Bayreuths Plan: Produktionen künftig zu Geld machen

Bayreuths umjubelte und umstrittene Opern sollen bald auf Reisen gehen – was hinter dem überraschenden Festspiel-Plan steckt.

22.07.2026, 13:28 Uhr

Bayreuther Festspielproduktionen sollen künftig nicht mehr ausschließlich auf dem Grünen Hügel zu sehen sein. Festspielleiterin Katharina Wagner sagte der „Welt“, die Inszenierungen müssten stärker unter dem Aspekt der Nachhaltigkeit geplant werden. Ziel sei es, Bühnenproduktionen so anzulegen, dass sie nach ihrer Einsatzzeit in Bayreuth weiterverwendet, verliehen oder verkauft werden können.
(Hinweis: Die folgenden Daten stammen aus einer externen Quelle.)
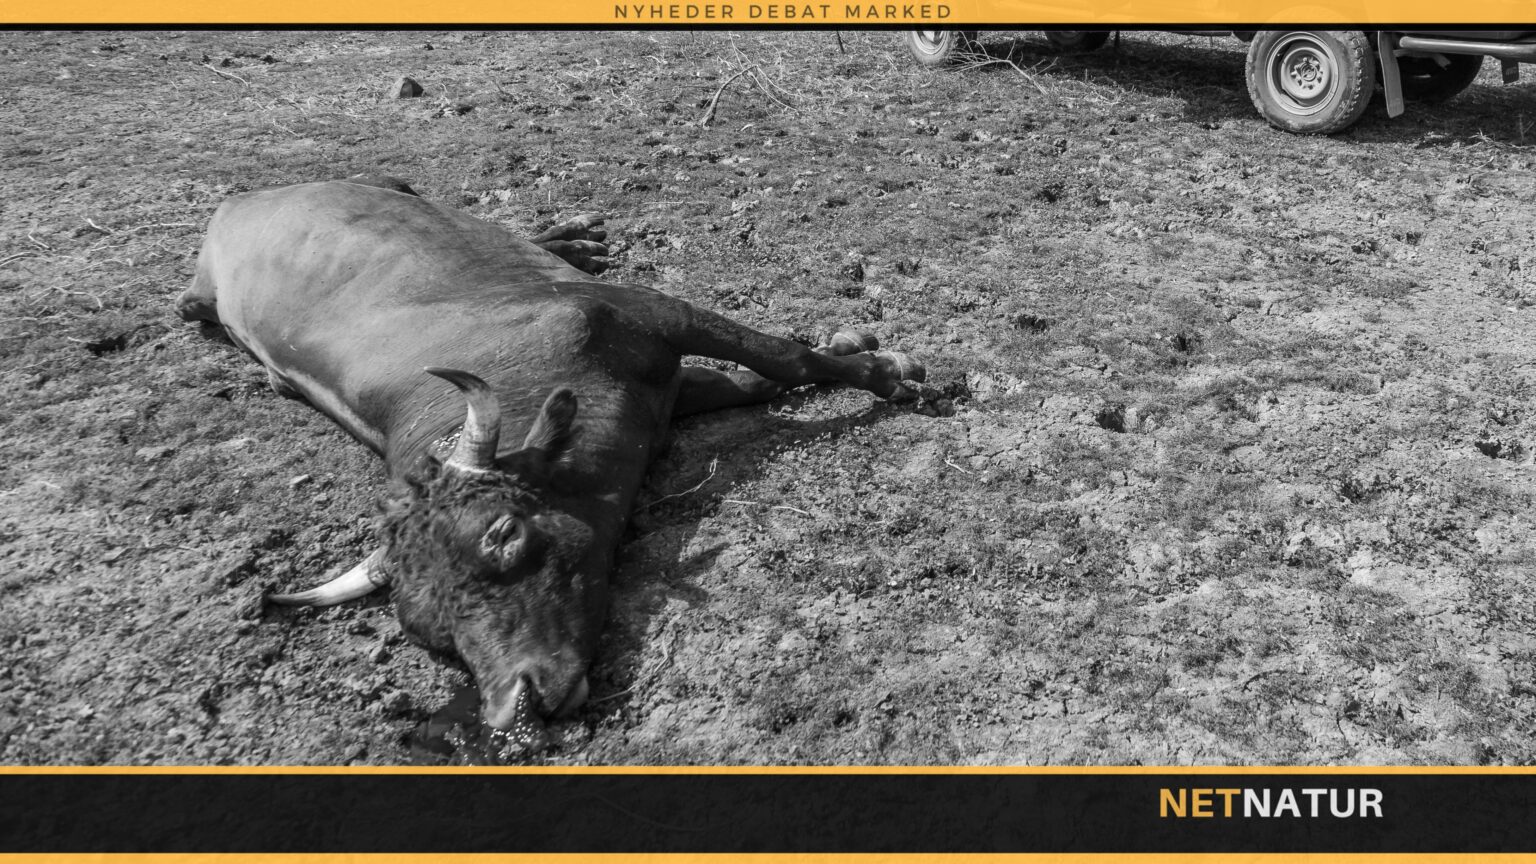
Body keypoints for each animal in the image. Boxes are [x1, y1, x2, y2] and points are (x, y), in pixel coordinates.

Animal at [177, 176, 925, 748]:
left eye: (504, 535)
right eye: (432, 635)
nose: (517, 708)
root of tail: (239, 204)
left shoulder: (655, 312)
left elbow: (782, 357)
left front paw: (887, 373)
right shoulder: (669, 386)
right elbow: (757, 381)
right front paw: (856, 352)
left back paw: (572, 241)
Für das kommende Jahr sind in Bayreuth gleich zwei neue Produktionen vorgesehen: „Parsifal“ und „Lohengrin“. Damit komme man den Erwartungen des Publikums entgegen, erklärte Wagner. Das Interesse an neuen Deutungen und frischen künstlerischen Ansätzen sei deutlich größer als an Wiederaufnahmen bereits bekannter Inszenierungen.

In diesem Jahr begehen die Bayreuther Festspiele ein besonderes Jubiläum: Vor 150 Jahren wurden dort erstmals die Festspiele von Richard Wagner (1813–1883) veranstaltet. Die diesjährige Eröffnung ist für Samstag, den 25. Juli, mit Beethovens 9. Symphonie geplant. Den Festvortrag werde ihre Cousine Nike Wagner halten, kündigte Katharina Wagner an. Diese werde sich, so ihre Erwartung, in ihrer gewohnt pointierten und klugen Weise auch kritisch mit der 150-jährigen Geschichte der Festspiele auseinandersetzen.